Alaska May 29, 2018
What Every Small Town In Alaska Had In The 1930s. It Was A Simpler Time.
The 1930s brought Alaska out of the Gold Rush and into the future, and many residents that arrived in a hurry took time to settle in. The homesteads grew closer together and people built shops, restaurants and community gathering places. Soon, little Alaskan towns start to resemble the rest of the U.S., at least in a few small ways. Take a peek into the 1930s in Alaska and see what it was like in a simpler time.
During the summers when the mighty rivers were flowing, people traveled up and down the Yukon on riverboats. This easy mode of transportation would make stops at all the villages up and down, delivering letters, supplies, visitors and new residents to the villages along the banks.
2. Steam shovel
Gold mining was still in it's heyday, and construction of Alaska's roads and towns was in full swing. A steam shovel helped loosen cold and frozen ground so it could be mined for gold or relocated for a constructing a foundation.
3. Muddy Roads
Before the roads were paved, the early automobiles in Alaska headed up and down muddy, bumpy, rough roads. Although the major centers have highways and byways these days, not much has changed off the beaten path.
One of the first things constructed in any Alaskan town or village is the airstrip to get supplies in and out by plane. To this day, many remote areas are only accessible by plane and boat.
Any town on the water was usually reached by boat. Wharfs, docks and piers provided places for the boats to enter and exit the communities, and the quality of the access from the water often determined how successful a townsite became.
6. Organic Architecture
As people have found their place in the insane conditions Alaska has to offer, towns and communities adapted to the demands. These homes were built into a less windy spot and nestled into the cliffs for protection from the sea and storms.
7. Dance Hall
Winters are long and the people of Alaska have always filled the dark nights with dancing and music. Any community of a few people would create a common area where people could let off some steam by beating a drum and letting loose.
8. Log Cabins
The first step any prospector or homesteader made at the time is to get some land, clear a spot, and build a cabin. Most people lived in small, cozy log cabins made from local timber, sweat and tears.
9. Ice Fishing Spot
People still lived a largely subsistence lifestyle in the 1930s, and in Alaskan that means lots of fishing. Ice fishing was, and still is, popular as a pastime, but in the past fishing was a vital activity for survival.
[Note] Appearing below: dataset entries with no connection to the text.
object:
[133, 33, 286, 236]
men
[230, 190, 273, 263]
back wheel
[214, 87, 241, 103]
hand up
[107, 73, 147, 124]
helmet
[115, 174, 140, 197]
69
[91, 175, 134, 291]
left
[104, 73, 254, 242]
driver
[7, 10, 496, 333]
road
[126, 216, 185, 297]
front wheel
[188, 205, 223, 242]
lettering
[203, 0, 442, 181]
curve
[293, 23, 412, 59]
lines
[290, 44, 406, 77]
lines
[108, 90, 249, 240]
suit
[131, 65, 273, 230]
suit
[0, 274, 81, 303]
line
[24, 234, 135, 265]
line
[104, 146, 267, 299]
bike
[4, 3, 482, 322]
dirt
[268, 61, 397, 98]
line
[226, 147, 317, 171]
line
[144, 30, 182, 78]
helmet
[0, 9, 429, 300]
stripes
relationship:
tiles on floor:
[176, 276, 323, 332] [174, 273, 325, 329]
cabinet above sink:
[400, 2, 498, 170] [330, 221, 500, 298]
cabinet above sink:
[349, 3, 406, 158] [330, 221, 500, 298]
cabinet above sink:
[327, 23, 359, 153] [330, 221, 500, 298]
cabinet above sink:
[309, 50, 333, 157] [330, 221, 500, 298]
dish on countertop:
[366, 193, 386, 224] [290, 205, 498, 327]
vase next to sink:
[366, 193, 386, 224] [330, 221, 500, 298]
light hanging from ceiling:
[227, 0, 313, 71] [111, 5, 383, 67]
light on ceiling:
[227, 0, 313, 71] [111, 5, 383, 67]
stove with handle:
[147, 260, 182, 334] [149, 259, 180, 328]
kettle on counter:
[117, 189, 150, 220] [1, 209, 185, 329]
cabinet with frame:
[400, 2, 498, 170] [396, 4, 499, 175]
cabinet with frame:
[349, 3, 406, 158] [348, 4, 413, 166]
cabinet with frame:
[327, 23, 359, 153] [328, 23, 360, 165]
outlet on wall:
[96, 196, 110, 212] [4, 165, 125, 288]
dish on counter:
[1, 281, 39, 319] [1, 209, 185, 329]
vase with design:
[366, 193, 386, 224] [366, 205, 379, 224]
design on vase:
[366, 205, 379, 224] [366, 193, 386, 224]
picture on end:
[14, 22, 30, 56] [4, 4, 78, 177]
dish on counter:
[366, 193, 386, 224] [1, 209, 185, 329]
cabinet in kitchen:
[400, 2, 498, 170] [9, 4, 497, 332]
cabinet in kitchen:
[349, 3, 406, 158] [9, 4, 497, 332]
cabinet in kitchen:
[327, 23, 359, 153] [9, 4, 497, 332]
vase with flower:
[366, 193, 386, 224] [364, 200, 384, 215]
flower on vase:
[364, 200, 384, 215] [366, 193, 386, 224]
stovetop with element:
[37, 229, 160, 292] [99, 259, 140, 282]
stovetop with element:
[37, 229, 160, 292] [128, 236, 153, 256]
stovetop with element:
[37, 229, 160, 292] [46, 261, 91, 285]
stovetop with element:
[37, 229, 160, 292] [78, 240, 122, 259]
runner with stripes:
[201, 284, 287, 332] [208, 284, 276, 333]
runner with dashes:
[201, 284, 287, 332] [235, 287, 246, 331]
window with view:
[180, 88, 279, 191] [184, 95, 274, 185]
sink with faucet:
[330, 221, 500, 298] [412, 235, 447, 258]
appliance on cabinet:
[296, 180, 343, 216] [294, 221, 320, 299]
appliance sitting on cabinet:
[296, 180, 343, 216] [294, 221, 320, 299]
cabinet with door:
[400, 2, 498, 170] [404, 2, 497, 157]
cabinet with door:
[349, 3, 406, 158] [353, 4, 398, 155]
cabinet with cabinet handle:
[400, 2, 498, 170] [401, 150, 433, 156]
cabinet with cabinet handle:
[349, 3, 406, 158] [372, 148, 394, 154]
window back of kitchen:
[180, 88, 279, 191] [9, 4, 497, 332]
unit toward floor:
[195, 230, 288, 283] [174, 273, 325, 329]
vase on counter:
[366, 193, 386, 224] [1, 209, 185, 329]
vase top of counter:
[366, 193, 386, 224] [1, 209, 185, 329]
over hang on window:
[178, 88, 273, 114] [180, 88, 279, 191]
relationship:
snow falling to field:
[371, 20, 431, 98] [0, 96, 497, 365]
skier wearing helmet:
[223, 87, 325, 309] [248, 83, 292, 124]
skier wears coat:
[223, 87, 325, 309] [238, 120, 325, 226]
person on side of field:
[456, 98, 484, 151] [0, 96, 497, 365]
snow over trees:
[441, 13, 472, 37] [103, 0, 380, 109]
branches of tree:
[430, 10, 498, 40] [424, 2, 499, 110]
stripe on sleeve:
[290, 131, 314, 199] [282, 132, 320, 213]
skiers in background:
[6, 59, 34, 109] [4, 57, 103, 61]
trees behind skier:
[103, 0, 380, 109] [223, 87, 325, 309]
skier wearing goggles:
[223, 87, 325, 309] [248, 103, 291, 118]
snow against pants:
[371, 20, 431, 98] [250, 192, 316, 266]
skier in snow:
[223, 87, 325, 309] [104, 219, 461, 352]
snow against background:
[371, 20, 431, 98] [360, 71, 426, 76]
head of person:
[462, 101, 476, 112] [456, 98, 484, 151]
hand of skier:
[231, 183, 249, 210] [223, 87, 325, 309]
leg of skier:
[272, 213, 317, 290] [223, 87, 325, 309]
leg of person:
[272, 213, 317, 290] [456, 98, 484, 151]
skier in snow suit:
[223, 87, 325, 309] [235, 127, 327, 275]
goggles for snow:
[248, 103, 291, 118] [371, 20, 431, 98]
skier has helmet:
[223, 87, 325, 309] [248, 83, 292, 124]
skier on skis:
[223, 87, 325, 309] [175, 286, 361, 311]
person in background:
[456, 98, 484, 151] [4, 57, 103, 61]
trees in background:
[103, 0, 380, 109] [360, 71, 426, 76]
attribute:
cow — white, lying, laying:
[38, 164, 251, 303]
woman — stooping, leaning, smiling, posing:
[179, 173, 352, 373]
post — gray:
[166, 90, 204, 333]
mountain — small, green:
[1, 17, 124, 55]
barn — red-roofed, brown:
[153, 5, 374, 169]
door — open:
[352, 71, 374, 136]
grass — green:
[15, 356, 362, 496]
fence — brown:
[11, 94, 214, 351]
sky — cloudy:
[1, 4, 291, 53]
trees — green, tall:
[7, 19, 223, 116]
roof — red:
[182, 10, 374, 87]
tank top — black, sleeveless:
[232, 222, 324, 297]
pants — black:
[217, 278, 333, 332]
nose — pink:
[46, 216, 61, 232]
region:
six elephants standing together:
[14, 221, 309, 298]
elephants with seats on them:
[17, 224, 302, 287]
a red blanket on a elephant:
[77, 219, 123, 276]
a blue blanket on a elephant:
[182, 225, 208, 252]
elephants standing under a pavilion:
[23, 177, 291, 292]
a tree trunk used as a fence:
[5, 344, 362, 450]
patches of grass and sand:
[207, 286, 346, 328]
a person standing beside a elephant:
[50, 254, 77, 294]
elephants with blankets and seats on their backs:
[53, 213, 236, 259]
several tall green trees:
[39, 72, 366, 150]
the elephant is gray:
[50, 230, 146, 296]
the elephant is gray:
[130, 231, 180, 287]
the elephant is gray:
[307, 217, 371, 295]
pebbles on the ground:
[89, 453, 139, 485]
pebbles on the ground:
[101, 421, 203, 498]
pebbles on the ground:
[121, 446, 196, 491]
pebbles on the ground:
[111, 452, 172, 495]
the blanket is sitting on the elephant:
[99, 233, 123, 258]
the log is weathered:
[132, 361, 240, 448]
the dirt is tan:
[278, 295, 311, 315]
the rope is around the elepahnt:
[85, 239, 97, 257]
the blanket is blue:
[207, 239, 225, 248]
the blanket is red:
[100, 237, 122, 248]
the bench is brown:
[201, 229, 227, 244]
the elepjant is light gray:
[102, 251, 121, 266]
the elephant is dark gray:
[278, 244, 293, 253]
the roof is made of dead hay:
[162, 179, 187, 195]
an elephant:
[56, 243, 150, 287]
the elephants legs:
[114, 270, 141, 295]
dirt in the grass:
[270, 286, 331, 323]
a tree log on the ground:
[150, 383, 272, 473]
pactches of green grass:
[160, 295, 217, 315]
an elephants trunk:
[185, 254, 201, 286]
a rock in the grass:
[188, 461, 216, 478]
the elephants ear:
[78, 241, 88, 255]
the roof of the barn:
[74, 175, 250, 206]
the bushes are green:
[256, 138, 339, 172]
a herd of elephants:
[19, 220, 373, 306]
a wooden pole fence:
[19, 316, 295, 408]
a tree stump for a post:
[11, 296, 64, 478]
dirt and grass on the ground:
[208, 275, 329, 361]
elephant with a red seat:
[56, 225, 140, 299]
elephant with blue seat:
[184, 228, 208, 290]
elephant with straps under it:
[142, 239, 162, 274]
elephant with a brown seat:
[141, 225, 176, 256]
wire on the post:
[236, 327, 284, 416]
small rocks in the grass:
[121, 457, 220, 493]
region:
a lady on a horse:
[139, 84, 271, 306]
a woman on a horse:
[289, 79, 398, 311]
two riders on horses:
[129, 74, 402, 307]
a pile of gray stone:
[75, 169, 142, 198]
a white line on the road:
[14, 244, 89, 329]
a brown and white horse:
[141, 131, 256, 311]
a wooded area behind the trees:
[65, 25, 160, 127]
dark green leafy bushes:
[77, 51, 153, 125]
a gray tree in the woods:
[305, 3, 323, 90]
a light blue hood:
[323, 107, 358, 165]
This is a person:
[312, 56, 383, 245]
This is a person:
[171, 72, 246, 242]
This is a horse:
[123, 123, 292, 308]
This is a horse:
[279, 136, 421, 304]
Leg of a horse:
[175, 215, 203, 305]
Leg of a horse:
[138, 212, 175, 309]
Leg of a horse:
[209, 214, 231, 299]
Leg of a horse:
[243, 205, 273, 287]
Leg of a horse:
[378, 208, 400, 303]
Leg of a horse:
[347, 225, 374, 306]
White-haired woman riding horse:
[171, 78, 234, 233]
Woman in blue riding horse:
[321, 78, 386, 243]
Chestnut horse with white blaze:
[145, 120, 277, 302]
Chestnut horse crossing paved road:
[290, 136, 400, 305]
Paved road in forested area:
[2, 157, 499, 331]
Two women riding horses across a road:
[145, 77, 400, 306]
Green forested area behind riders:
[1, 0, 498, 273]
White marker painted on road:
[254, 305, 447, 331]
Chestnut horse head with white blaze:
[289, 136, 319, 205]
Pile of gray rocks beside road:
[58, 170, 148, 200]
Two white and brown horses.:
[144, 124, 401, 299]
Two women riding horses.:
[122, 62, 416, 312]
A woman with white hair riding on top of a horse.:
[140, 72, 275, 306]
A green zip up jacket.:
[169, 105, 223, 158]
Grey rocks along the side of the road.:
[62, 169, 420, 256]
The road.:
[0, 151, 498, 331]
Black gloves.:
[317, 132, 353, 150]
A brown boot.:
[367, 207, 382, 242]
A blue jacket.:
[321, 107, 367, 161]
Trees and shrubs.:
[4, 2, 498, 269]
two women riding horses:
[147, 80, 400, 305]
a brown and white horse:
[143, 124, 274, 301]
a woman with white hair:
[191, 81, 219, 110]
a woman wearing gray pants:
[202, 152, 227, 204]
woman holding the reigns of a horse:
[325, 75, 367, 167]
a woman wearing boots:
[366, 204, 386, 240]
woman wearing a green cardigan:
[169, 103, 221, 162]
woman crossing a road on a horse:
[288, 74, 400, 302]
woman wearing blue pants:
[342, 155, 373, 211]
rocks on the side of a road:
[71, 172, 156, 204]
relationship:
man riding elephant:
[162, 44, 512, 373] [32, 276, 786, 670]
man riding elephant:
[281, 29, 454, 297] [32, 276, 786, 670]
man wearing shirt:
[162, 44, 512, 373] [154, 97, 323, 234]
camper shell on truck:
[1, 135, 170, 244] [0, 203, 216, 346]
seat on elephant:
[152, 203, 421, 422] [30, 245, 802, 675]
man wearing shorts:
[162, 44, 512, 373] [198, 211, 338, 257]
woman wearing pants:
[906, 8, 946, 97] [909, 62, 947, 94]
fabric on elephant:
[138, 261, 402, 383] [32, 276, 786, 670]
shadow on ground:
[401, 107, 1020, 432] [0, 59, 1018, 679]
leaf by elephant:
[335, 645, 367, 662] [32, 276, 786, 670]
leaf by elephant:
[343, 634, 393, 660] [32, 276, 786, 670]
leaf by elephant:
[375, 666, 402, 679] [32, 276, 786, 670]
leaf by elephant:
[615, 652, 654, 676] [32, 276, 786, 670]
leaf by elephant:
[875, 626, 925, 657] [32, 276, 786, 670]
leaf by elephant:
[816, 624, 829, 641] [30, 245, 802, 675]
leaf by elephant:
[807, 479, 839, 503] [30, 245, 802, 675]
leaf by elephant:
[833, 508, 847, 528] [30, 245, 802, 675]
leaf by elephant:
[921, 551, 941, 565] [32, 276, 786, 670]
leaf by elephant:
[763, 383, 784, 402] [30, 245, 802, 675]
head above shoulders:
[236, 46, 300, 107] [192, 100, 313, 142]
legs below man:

Bridges were being constructed right and left to provide access for vehicles all over the great land, especially to get resources in and out of rural communities. The roads needed to transit the many rivers, streams and sloughs that criss-cross the frontier.
In this time of discovery, exploration and construction, precious and ancient items were being unearthed all over the place. Museums and universities for scientific research were starting so people knew where to send their finds.
Although Alaska has moved forward in many ways, the people who live in the rough and wild arctic always have, and probably always will, enjoy the wilderness. Although the 1930s was a simpler time, life is still challenging and exciting in the last frontier.